The debates didn't actually change the Lib Dems' end position. They did boost their overall votes by 1m compared to 2005 but they were on track to do that anyway, and our parliamentary system actually landed them with slightly fewer - 57 - seats.

Perhaps that apparent unfairness led to the bizarre spectacle of Mr Clegg addressing a massive, cheering crowd in London's Smith Square with a loudhailer as they chanted in favour of electoral reform.

Amid it all Mr Clegg found himself as a Westminster kingmaker. Urgent talks with Conservatives hammered out a Coalition deal that placed Lib Dems in Government for five years - and made him Deputy Prime Minister.

How they smiled in the Rose Garden as he and David Cameron announced the final result. The giggled response to the journalist asking about the time the Tory leader was asked his favourite joke and replied "Nick Clegg" may still cause embarrassment.

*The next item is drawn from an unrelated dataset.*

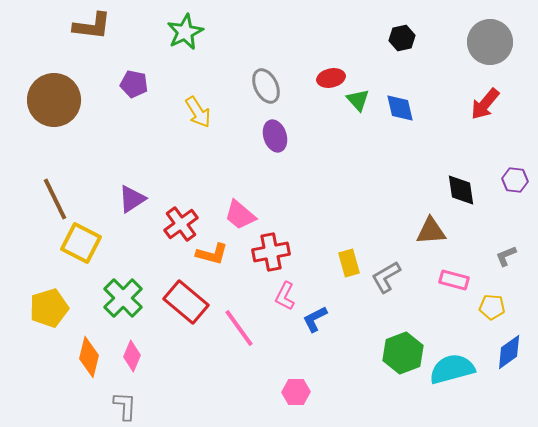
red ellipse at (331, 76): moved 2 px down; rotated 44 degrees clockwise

But this was the high point. The decision to do a deal with the Tories, who many 2010 Lib Dem voters saw as the enemy, had a toxic result - on the party and its leader.

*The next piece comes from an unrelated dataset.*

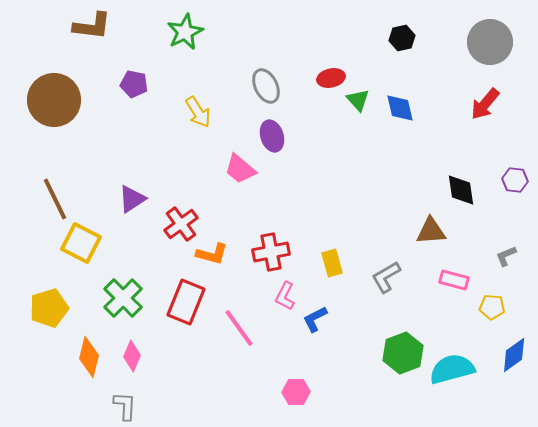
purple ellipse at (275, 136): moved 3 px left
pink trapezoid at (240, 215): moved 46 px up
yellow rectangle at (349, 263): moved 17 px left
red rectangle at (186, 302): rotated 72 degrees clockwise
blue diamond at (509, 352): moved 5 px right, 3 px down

A further decision not to abstain over the issue of raising tuition fees - but instead embrace and argue in favour of the policy - was to cause further damage.

This was about trust and integrity.

The past returned to haunt the party leader: filmed clips promising to vote against any rise in fees, and saying he was the man who could bring an end to the "broken promises" of politicians that littered Westminster.

Mr Clegg became a lightning rod for Lib Dem dissatisfaction - with effigies of him strung up or pictures stamped on at mass protests.

It was a slump from which he was not able to recover. His party dug in during this election but in the end the result was catastrophic.

Big names fell - the former Business Secretary Vince Cable, the former Chief Secretary to the Treasury Danny Alexander, the former Education Minister David Laws and former Home Office Minister Lynne Featherstone.

In the end, the man with all the choices to make in 2010 had very little choice in 2015. He simply had to go.